Everyday Life: The ethics of politics

In February I sat a Zen retreat up on Whidbey Island near Seattle. The car rental guy asked me why I was in Seattle and when I said “for a Zen retreat” he said, “relaxing, huh?”

Well, no.

Zen retreats are physically rigorous. You don’t move for long periods of time. There is little sleep. Meals are ritualized and highly formal. You don’t talk, and nobody talks to you. Things as basic as going to the bathroom are restricted to specific (and, luckily, reasonably frequent) times.

I think it is exactly because of this that we begin to break through the delusion that we are separate beings. Someone sniffles and maybe we find that disturbing. But we can’t ask them to stop. We can’t leave the room. We just have to put up with it.

And then we begin to realize that we sniffle, too. That we disturb people. We begin to see how anyone’s smallest action affects everyone else. It becomes harder to imagine that we can control our world or shut the rest of the world out.

Which brings me to the ethics of politics. It’s no secret that I lean fairly far to the left. But left and right should not be about ethics. Values, unavoidably; technique, sure. We can disagree about the best way to deliver health care; we can disagree on exactly which health care should be delivered. But I hope we would all agree that a gunshot victim shouldn’t be turned away from the emergency room because she can’t afford it.
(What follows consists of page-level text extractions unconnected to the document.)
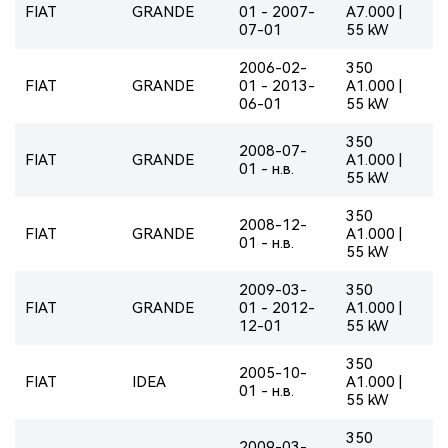
FIAT
GRANDE
01 - 2007-
A7.000 |
07-01
55 kW
2006-02-
350
FIAT
GRANDE
01 - 2013-
A1.000 |
06-01
55 kW
350
2008-07-
FIAT
GRANDE
A1.000 |
01 - н.в.
55 kW
350
2008-12-
FIAT
GRANDE
A1.000 |
01 - н.в.
55 kW
2009-03-
350
FIAT
GRANDE
01 - 2012-
A1.000 |
12-01
55 kW
350
2005-10-
FIAT
IDEA
A1.000 |
01 - н.в.
55 kW
350
2009-03-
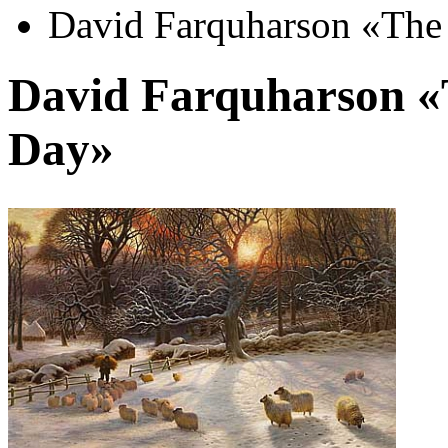
David Farquharson «The 
David Farquharson «
Day»
Автор:
Неизвестно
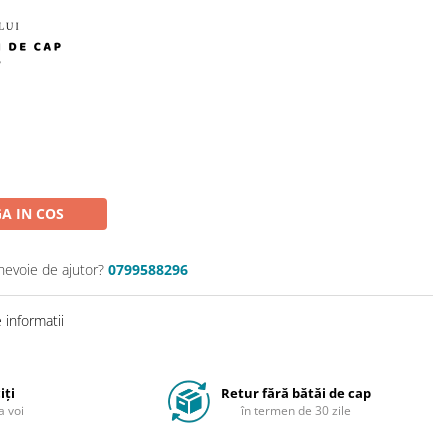
A IN COS
 nevoie de ajutor?
0799588296
informatii
iți
Retur fără bătăi de cap
a voi
în termen de 30 zile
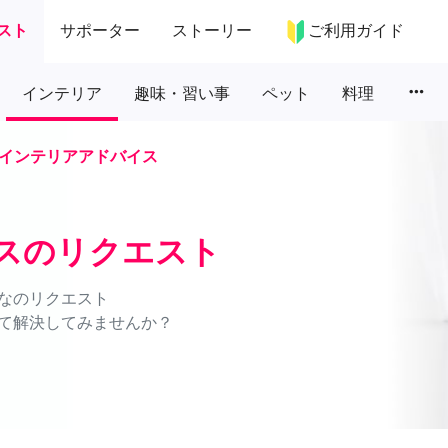
スト
サポーター
ストーリー
ご利用ガイド
more_horiz
インテリア
趣味・習い事
ペット
料理
インテリアアドバイス
スのリクエスト
なのリクエスト
て解決してみませんか？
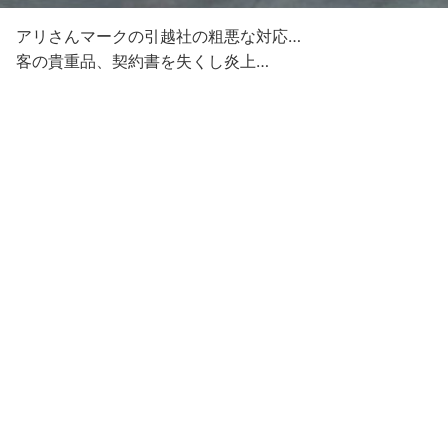
アリさんマークの引越社の粗悪な対応…
客の貴重品、契約書を失くし炎上…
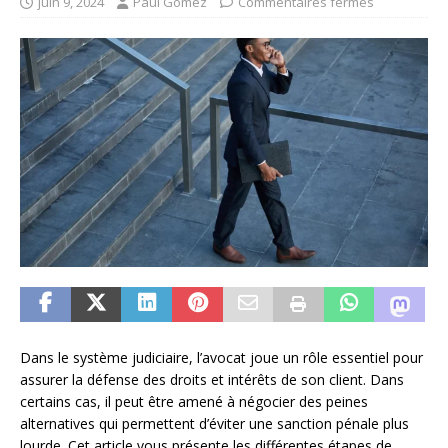
juin 9, 2024
Paul Gomez
Commentaires fermés
Dans le système judiciaire, l’avocat joue un rôle essentiel pour
assurer la défense des droits et intérêts de son client. Dans
certains cas, il peut être amené à négocier des peines
alternatives qui permettent d’éviter une sanction pénale plus
lourde. Cet article vous présente les différentes étapes de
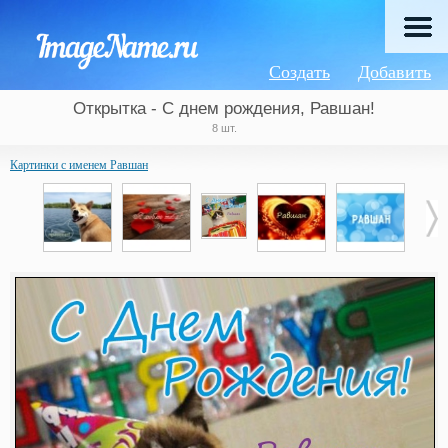
Создать
Добавить
Открытка - С днем рождения, Равшан!
8 шт.
Картинки с именем Равшан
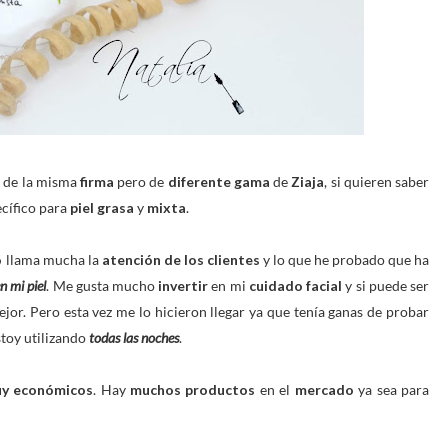
l
de la misma
firma
pero de
diferente gama
de
Ziaja
, si quieren saber
cífico para
piel grasa
y
mixta
.
o
llama mucha la
atención de los clientes
y lo que he probado que ha
n mi piel
. Me gusta mucho
invertir
en mi
cuidado facial
y si puede ser
jor. Pero esta vez me lo hicieron llegar ya que tenía ganas de probar
stoy utilizando
todas las noches
.
y económicos
. Hay
muchos productos
en el
mercado
ya sea para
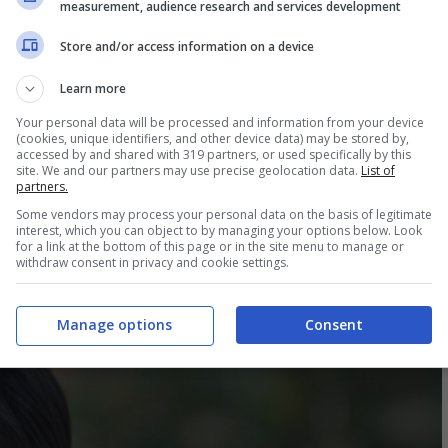
tivo di suicidio scuote i
measurement, audience research and services development
Store and/or access information on a device
Learn more
lati di Zeynep, si mette in contatto con Salih per
Your personal data will be processed and information from your device
(cookies, unique identifiers, and other device data) may be stored by,
la stessa determinazione, cerca Ozan per chiarire
accessed by and shared with 319 partners, or used specifically by this
site. We and our partners may use precise geolocation data.
List of
si conclude con una scoperta scioccante:
la
partners.
Some vendors may process your personal data on the basis of legitimate
 lasciando dietro di sé una lettera struggente in
interest, which you can object to by managing your options below. Look
for a link at the bottom of this page or in the site menu to manage or
r evitare problemi con la sua famiglia ostile.
withdraw consent in privacy and cookie settings.
Manage options
Consent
I hope this, but these days I doubt it. Too many people are concerned primarily with keeping what they’ve got and keeping what they’ve got away from other people. That just plain doesn’t work.

I remember when my son was a toddler and went over to another kid’s house on a play date. Every time my son would reach for a toy the other kid would grab it and sit on it. Soon the kid was sitting on a really big pile of toys. He had his toys, all right, but he couldn’t play with them. Too many of us are like that kid sitting on his toys.
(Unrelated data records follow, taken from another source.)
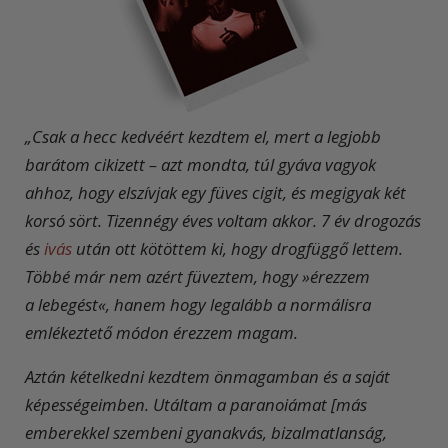
„C
sak a hecc kedvéért kezdtem el, mert a legjobb
barátom cikizett – azt mondta, túl gyáva vagyok
ahhoz, hogy elszívjak egy füves cigit, és megigyak két
korsó sört. Tizennégy éves voltam akkor. 7 év drogozás
és
ivás
után ott kötöttem ki, hogy drogfüggő lettem.
Többé már nem azért füveztem, hogy »érezzem
a lebegést«, hanem hogy legalább a normálisra
emlékeztető módon érezzem magam.
Aztán kételkedni kezdtem önmagamban és a saját
képességeimben. Utáltam a
paranoiámat
[más
emberekkel szembeni gyanakvás, bizalmatlanság,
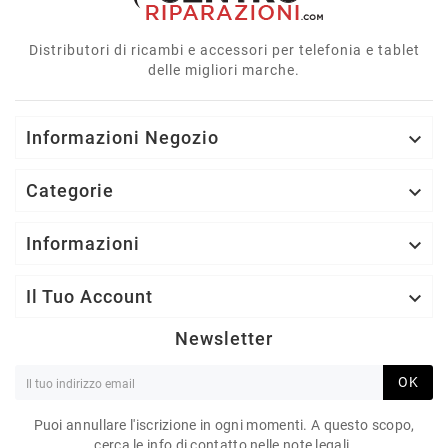
Distributori di ricambi e accessori per telefonia e tablet
delle migliori marche.
Informazioni Negozio

Categorie

Informazioni

Il Tuo Account

Newsletter
OK
Puoi annullare l'iscrizione in ogni momenti. A questo scopo,
cerca le info di contatto nelle note legali.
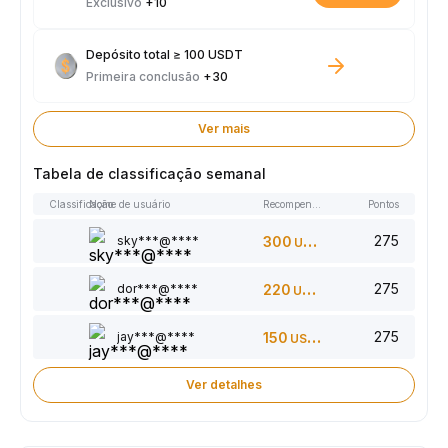
Exclusivo
+10
Depósito total ≥ 100 USDT
Primeira conclusão
+30
Ver mais
Tabela de classificação semanal
Classificação
Nome de usuário
Recompensas
Pontos
275
sky***@****
300
USDT
275
dor***@****
220
USDT
275
jay***@****
150
USDT
Ver detalhes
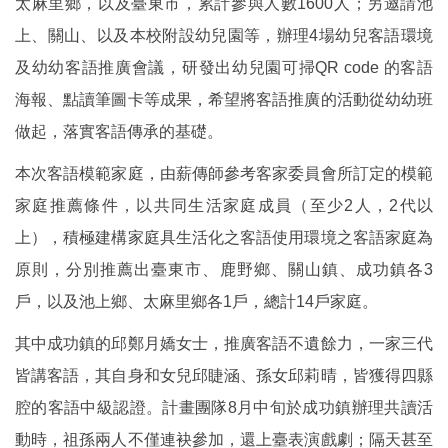
太麻里鄉，以及臺東市，累計參與人數1600人；另邀請池
上、關山、以及本校附設幼兒園等，辦理4場幼兒客語環境
及幼幼客語推廣會議，研發出幼兒園可掃QR code 的客語
海報、點讀筆圖卡等成果，希望將客語推廣的活動從幼幼班
做起，落實客語傳承的基礎。
本次客語模範家庭，由薪傳師參考客家委員會所訂定的模範
家庭推薦條件，以共同生活家庭成員（至少2人，2代以
上），積極建構家庭具生活化之客語使用環境之客語家庭為
原則，分別推薦出臺東市、鹿野鄉、關山鎮、成功鎮各3
戶，以及池上鄉、太麻里鄉各1戶，總計14戶家庭。
其中成功鎮的邱鄭月嬌女士，推廣客語不遺餘力，一家三代
皆講客語，其自身和女兒邱睫涵、孫女邱莉晴，皆獲得四縣
腔的客語中級認證。計畫團隊8月中旬於成功鎮辦理共讀活
動時，祖孫兩人不僅連袂參加，還上臺表演戲劇；隔天甚至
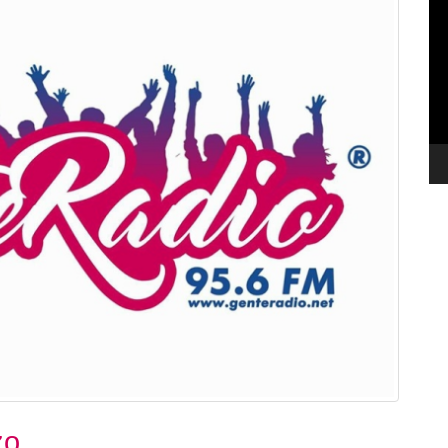
de
ví
zo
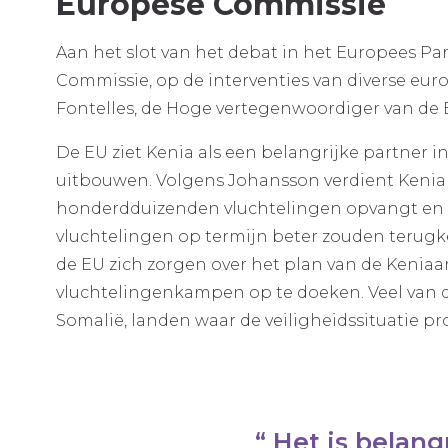
Europese Commissie
Aan het slot van het debat in het Europees Pa
Commissie, op de interventies van diverse euro
Fontelles, de Hoge vertegenwoordiger van de 
De EU ziet Kenia als een belangrijke partner in
uitbouwen. Volgens Johansson verdient Kenia
honderdduizenden vluchtelingen opvangt en b
vluchtelingen op termijn beter zouden terugk
de EU zich zorgen over het plan van de Kenia
vluchtelingenkampen op te doeken. Veel van 
Somalië, landen waar de veiligheidssituatie pro
Het is belang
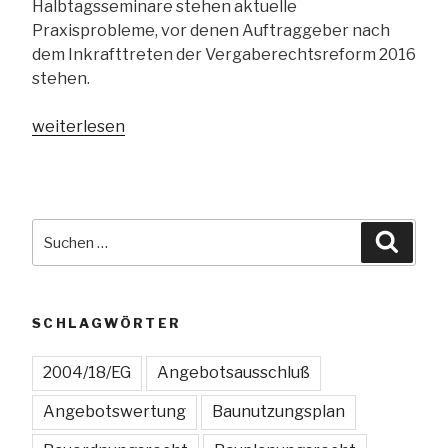
Halbtagsseminare stehen aktuelle
Praxisprobleme, vor denen Auftraggeber nach
dem Inkrafttreten der Vergaberechtsreform 2016
stehen.
„Seminarreihe
weiterlesen
zum
neuen
Vergaberecht
für
Suchen
Suche
Auftraggeber“
nach:
SCHLAGWÖRTER
2004/18/EG
Angebotsausschluß
Angebotswertung
Baunutzungsplan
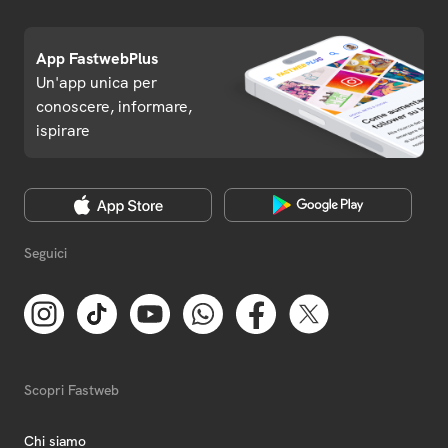
App FastwebPlus
Un'app unica per
conoscere, informare,
ispirare
Seguici
Scopri Fastweb
Chi siamo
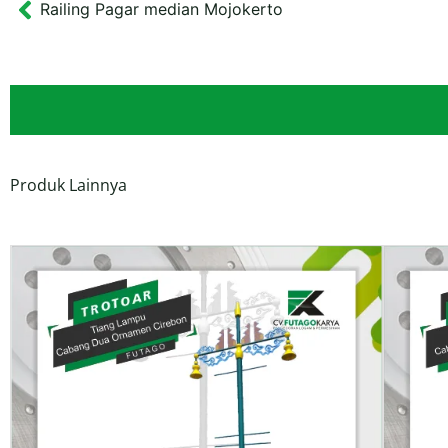
Railing Pagar median Mojokerto
Prev
Produk Lainnya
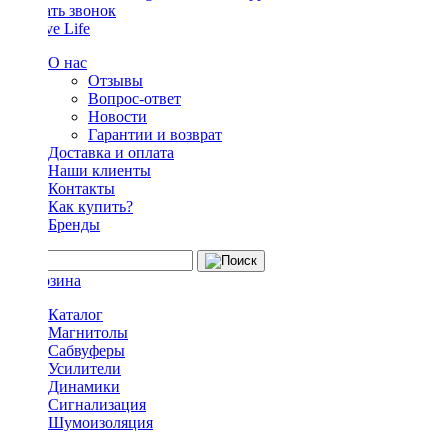
Заказать звонок
О нас
Отзывы
Вопрос-ответ
Новости
Гарантии и возврат
Доставка и оплата
Наши клиенты
Контакты
Как купить?
Бренды
Каталог
Магнитолы
Сабвуферы
Усилители
Динамики
Сигнализация
Шумоизоляция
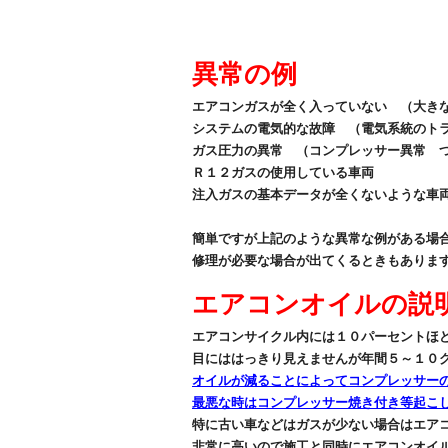
異常の例
エアコンガスが全く入っていない （大き
システムの電気的な故障 （電気系統のト
ガス圧力の異常 （コンプレッサー異常 
Ｒ１２ガスの使用している車両
注入ガスの基本データが全くないような車
簡単ですが上記のような異常な例がある場
修理が必要な場合が出てくるときもありま
エアコンオイルの説
エアコンサイクル内には１０パーセントほ
目にははっきり見えませんが年間５～１０
オイルが減ることによってコンプレッサー
最悪な時はコンプレッサー焼き付き等起こ
特に古い車などはガスが少ない場合はエア
非常に高いので施工と同時にエアコンオイ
Consider the people in Arizona, many of them church-going folks, who decided that it should be against the law to give water to someone in the desert. We can reasonably argue over the effects of undocumented immigrants and how to best protect our borders, but to refuse water to someone dying of thirst is unfathomable to me.

Similarly, we can reasonably argue over the best way to help the poor. But the poor are not another species. With rare exceptions (think: Bill Gates) we are all only an illness, a downsizing, a catastrophe away from poverty.

And that’s where an ethical politics begins: with the recognition that we are in this boat together, that no one is immune from misfortune. We’re not making laws about them. We’re making laws about us.